Researchers believe they may have discovered a method for treating and preventing radiation-induced gastrointestinal toxicity.
The investigators found that inhibiting prolyl hydroxylase domain (PHD) proteins in mice could help protect them from radiation-induced toxicity and prolong their life spans.
“We were very surprised by the amount of protection the animals received,” said Amato Giaccia, PhD, of the Stanford University School of Medicine in California.
“The important thing to note is that we didn’t change the amount of damage the intestinal cells sustained as a result of the radiation. We simply changed the physiology of that tissue and how it responded to that damage.”
Dr Giaccia and his colleagues described this research in Science Translational Medicine.
The study began with an interest in hypoxia-inducible factor (HIF) proteins, which are known to help cells survive stressful conditions.
“Previous studies from our group and others have suggested that the HIF proteins are important in protecting cells from many types of stress,” Dr Giaccia said. “So we wondered whether stabilizing HIF proteins, and therefore increasing their levels within the cells, could also protect the intestine from the effects of radiation.”
The researchers inhibited the degradation of HIF proteins in 2 ways. In the first experiment, they engineered mice that were unable to express PHD isoforms, a group of 3 proteins that tag HIF proteins for destruction.
In another experiment, the investigators treated unmodified mice with a small molecule called dimethyloxyallyl glycine (DMOG), which also inhibits the activity of PHD proteins.
In both cases, the levels of HIF1 and HIF2 proteins increased significantly in the manipulated mice, as compared to controls.
In addition, 70% of the genetically modified mice lived for at least 30 days after receiving a normally lethal dose of abdominal radiation, and 27% survived at least 30 days after a normally lethal dose of whole-body radiation.
Sixty-seven percent of DMOG-treated mice survived for at least 60 days after receiving a normally lethal dose of abdominal radiation, and 40% lived for at least 30 days after a normally lethal dose of whole-body radiation.
The control mice in both experiments did not survive longer than 10 days after either type of radiation exposure.
Elucidating the mechanism
Further experiments showed that HIF2, rather than HIF1, is responsible for the radioprotection the researchers observed.
To determine the cause of the treated animals’ prolonged survival, the investigators looked directly at the epithelial cells lining the intestines.
Treated mice exhibited lower levels of cell death in response to abdominal radiation exposure and improved survival of crypts, which host the rapidly dividing stem cells necessary to accommodate the intestines’ need for repeated cell turnover.
The treated animals also experienced less diarrhea and fewer imbalances in fluid and electrolyte levels than untreated animals exposed to the same dose of radiation. And they quickly gained back the weight they had lost as a result of the exposure.
Treatment after radiation exposure
“The animals that survived the abdominal radiation have a life span that is similar to unexposed animals, which was very exciting to us,” Dr Giaccia said. “However, we realized it would be impossible to pretreat humans unexpectedly exposed to large amounts of radiation like at Chernobyl or Fukushima because those exposures are, by nature, unpredictable.”

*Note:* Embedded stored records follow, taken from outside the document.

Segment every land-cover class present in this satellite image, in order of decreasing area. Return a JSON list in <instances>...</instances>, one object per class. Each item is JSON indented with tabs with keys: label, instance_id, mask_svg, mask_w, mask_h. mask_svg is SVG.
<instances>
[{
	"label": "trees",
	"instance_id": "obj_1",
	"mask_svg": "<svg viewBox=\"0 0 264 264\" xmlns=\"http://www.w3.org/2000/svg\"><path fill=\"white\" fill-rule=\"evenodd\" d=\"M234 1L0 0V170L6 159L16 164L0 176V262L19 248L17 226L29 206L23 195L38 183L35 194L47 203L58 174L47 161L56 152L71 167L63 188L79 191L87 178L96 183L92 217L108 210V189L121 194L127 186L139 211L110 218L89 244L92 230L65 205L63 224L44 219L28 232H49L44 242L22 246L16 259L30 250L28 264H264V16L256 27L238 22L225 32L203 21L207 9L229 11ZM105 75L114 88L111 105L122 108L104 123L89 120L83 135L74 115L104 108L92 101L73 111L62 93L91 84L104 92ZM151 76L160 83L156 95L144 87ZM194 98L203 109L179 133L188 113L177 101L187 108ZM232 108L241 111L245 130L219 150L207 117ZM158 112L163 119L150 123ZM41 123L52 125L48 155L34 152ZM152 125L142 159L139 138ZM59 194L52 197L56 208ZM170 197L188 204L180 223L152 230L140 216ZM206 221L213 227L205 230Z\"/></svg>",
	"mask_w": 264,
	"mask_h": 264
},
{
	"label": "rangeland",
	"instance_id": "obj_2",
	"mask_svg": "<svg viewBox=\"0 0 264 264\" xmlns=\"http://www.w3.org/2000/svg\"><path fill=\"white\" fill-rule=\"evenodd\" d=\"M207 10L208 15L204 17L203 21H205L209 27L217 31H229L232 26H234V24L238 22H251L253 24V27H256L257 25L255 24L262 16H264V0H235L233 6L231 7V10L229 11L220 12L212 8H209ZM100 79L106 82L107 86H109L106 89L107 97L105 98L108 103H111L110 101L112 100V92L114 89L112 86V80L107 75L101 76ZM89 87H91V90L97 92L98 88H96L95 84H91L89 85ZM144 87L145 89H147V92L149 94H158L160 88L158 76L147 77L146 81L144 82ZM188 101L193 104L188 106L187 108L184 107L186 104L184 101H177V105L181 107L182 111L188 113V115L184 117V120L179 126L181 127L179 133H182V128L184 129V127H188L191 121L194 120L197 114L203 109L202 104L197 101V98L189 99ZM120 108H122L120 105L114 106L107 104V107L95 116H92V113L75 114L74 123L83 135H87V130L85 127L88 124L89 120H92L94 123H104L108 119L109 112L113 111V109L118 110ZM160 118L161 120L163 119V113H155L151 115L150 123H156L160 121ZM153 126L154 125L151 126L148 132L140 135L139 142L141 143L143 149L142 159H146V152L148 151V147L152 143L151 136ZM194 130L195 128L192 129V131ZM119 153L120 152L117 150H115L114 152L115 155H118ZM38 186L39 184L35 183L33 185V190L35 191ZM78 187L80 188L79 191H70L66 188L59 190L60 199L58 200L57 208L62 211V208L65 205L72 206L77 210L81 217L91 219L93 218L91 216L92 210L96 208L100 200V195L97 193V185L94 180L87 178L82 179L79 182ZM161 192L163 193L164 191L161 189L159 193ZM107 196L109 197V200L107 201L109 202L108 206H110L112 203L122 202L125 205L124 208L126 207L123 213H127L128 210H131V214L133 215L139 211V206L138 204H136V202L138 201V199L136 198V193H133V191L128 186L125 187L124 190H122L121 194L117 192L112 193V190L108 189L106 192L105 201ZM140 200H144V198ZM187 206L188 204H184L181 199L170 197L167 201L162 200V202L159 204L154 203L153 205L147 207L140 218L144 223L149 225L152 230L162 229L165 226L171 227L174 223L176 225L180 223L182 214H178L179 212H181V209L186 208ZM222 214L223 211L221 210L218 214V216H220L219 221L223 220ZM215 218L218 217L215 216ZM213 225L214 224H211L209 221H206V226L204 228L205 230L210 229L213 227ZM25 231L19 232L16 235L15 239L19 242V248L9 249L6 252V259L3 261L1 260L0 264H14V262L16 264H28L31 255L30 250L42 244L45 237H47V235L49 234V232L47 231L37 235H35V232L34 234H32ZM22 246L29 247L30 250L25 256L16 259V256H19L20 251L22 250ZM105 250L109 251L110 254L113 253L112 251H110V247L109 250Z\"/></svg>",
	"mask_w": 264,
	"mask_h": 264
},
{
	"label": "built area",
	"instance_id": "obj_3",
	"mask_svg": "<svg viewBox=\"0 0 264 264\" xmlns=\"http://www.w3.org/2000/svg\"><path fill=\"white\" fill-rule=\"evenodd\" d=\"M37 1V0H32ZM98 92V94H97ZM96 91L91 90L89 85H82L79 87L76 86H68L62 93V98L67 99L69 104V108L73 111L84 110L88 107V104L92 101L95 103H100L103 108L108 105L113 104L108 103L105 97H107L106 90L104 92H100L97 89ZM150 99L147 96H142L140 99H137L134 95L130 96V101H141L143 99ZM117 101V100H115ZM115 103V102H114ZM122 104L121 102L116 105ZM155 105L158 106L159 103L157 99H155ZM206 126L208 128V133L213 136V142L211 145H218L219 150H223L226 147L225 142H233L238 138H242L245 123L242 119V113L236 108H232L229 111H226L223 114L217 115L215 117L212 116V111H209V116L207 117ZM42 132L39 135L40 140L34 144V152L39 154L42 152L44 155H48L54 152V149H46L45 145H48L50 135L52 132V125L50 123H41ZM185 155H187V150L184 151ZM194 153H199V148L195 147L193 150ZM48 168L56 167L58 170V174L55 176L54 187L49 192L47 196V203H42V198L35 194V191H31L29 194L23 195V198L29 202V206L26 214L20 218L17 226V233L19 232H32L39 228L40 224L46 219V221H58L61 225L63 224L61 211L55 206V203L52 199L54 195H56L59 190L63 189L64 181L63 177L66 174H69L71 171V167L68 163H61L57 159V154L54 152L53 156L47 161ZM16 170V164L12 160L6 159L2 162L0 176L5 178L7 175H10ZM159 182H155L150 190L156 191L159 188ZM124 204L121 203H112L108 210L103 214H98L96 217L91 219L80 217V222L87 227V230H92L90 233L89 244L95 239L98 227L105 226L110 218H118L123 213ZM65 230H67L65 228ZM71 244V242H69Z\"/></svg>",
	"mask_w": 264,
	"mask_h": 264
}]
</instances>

So Dr Giaccia and his colleagues experimented with treating the mice with DMOG after abdominal radiation exposure. They found that, although the protective qualities of the molecule were diminished, it did help.
When DMOG was given 4 hours after radiation exposure, 45% of the treated mice, but no untreated mice, survived at least 10 days.
After 24 hours, the effect was more subtle. DMOG treatment showed little benefit at higher doses of radiation. But at a lower dose, 75% of the treated animals lived for at least 30 days, compared to 18.2% of the untreated animals.
“We found we were still able to rescue a significant proportion of the animals,” Dr Giaccia said.
Finally, the researchers tested the effect of DMOG treatment 24 hours after total-body irradiation.
They found that 37.5% of the treated mice survived for at least 30 days, but only if the mice were also given a bone marrow transplant to restore blood and immune stem cells killed by the radiation. None of the untreated mice lived beyond 10 days.
The investigators pointed out that, although this study suggests a possible way to mitigate the effects of therapeutic radiation exposure, more work remains. But the next steps are clear.
“There are a number of drug molecules that act in a manner similar to DMOG that are already in clinical trials for unrelated conditions,” Dr Giaccia said. “Our next step will be to test some of these molecules to see if they also offer radioprotection.”
Stanford University has filed a patent application, “Use of Prolyl Hydroxylase Inhibitors as a Radioprotective Drug for the Lower Gastrointestinal Tract” (international application No. PCT/US2012/052232), based on the results of this study.